▶ WORK INSTRUCTIONS
The records that follow are to be transcribed word for word.

*** GIVEN DATA ***

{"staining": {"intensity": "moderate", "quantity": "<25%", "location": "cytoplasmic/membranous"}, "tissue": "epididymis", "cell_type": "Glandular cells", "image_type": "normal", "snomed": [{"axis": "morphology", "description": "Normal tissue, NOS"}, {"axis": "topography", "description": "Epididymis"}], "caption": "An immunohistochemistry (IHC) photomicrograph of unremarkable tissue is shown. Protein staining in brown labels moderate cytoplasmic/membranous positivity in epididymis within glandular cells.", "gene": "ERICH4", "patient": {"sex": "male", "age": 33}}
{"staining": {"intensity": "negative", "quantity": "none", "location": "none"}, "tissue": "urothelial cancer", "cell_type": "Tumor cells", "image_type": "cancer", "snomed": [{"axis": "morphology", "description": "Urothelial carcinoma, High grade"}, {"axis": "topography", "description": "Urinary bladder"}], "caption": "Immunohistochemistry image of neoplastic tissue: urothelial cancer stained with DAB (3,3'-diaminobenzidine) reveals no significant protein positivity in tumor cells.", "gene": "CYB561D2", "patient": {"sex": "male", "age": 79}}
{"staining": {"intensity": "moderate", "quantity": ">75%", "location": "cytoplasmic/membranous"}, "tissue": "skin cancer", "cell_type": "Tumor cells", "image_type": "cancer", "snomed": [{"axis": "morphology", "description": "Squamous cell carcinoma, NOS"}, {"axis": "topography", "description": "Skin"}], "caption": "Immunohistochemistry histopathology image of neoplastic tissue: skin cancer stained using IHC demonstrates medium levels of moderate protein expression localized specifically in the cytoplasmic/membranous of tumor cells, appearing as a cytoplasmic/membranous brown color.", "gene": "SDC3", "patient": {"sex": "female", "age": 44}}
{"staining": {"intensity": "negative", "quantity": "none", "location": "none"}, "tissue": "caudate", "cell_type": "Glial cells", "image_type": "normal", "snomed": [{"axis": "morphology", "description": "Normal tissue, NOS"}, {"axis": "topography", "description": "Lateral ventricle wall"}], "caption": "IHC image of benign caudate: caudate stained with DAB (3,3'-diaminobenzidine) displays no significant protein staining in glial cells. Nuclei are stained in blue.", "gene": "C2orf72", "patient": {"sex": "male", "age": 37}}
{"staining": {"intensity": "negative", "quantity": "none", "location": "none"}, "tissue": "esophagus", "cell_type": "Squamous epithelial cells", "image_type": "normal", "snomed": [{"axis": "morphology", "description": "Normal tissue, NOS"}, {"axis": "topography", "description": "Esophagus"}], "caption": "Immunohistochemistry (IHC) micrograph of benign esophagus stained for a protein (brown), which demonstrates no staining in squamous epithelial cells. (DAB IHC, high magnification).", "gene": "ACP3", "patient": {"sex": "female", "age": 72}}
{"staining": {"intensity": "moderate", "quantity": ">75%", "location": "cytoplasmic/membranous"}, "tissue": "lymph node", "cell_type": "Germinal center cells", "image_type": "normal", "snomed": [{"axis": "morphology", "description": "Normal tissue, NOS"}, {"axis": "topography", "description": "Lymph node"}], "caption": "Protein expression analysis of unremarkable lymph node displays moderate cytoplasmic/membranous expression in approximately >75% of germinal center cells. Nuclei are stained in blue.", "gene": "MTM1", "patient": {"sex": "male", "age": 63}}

*** End of GIVEN DATA ***

▶ RESULT BELOW
{"staining": {"intensity": "moderate", "quantity": "<25%", "location": "cytoplasmic/membranous"}, "tissue": "epididymis", "cell_type": "Glandular cells", "image_type": "normal", "snomed": [{"axis": "morphology", "description": "Normal tissue, NOS"}, {"axis": "topography", "description": "Epididymis"}], "caption": "An immunohistochemistry (IHC) photomicrograph of unremarkable tissue is shown. Protein staining in brown labels moderate cytoplasmic/membranous positivity in epididymis within glandular cells.", "gene": "ERICH4", "patient": {"sex": "male", "age": 33}}
{"staining": {"intensity": "negative", "quantity": "none", "location": "none"}, "tissue": "urothelial cancer", "cell_type": "Tumor cells", "image_type": "cancer", "snomed": [{"axis": "morphology", "description": "Urothelial carcinoma, High grade"}, {"axis": "topography", "description": "Urinary bladder"}], "caption": "Immunohistochemistry image of neoplastic tissue: urothelial cancer stained with DAB (3,3'-diaminobenzidine) reveals no significant protein positivity in tumor cells.", "gene": "CYB561D2", "patient": {"sex": "male", "age": 79}}
{"staining": {"intensity": "moderate", "quantity": ">75%", "location": "cytoplasmic/membranous"}, "tissue": "skin cancer", "cell_type": "Tumor cells", "image_type": "cancer", "snomed": [{"axis": "morphology", "description": "Squamous cell carcinoma, NOS"}, {"axis": "topography", "description": "Skin"}], "caption": "Immunohistochemistry histopathology image of neoplastic tissue: skin cancer stained using IHC demonstrates medium levels of moderate protein expression localized specifically in the cytoplasmic/membranous of tumor cells, appearing as a cytoplasmic/membranous brown color.", "gene": "SDC3", "patient": {"sex": "female", "age": 44}}
{"staining": {"intensity": "negative", "quantity": "none", "location": "none"}, "tissue": "caudate", "cell_type": "Glial cells", "image_type": "normal", "snomed": [{"axis": "morphology", "description": "Normal tissue, NOS"}, {"axis": "topography", "description": "Lateral ventricle wall"}], "caption": "IHC image of benign caudate: caudate stained with DAB (3,3'-diaminobenzidine) displays no significant protein staining in glial cells. Nuclei are stained in blue.", "gene": "C2orf72", "patient": {"sex": "male", "age": 37}}
{"staining": {"intensity": "negative", "quantity": "none", "location": "none"}, "tissue": "esophagus", "cell_type": "Squamous epithelial cells", "image_type": "normal", "snomed": [{"axis": "morphology", "description": "Normal tissue, NOS"}, {"axis": "topography", "description": "Esophagus"}], "caption": "Immunohistochemistry (IHC) micrograph of benign esophagus stained for a protein (brown), which demonstrates no staining in squamous epithelial cells. (DAB IHC, high magnification).", "gene": "ACP3", "patient": {"sex": "female", "age": 72}}
{"staining": {"intensity": "moderate", "quantity": ">75%", "location": "cytoplasmic/membranous"}, "tissue": "lymph node", "cell_type": "Germinal center cells", "image_type": "normal", "snomed": [{"axis": "morphology", "description": "Normal tissue, NOS"}, {"axis": "topography", "description": "Lymph node"}], "caption": "Protein expression analysis of unremarkable lymph node displays moderate cytoplasmic/membranous expression in approximately >75% of germinal center cells. Nuclei are stained in blue.", "gene": "MTM1", "patient": {"sex": "male", "age": 63}}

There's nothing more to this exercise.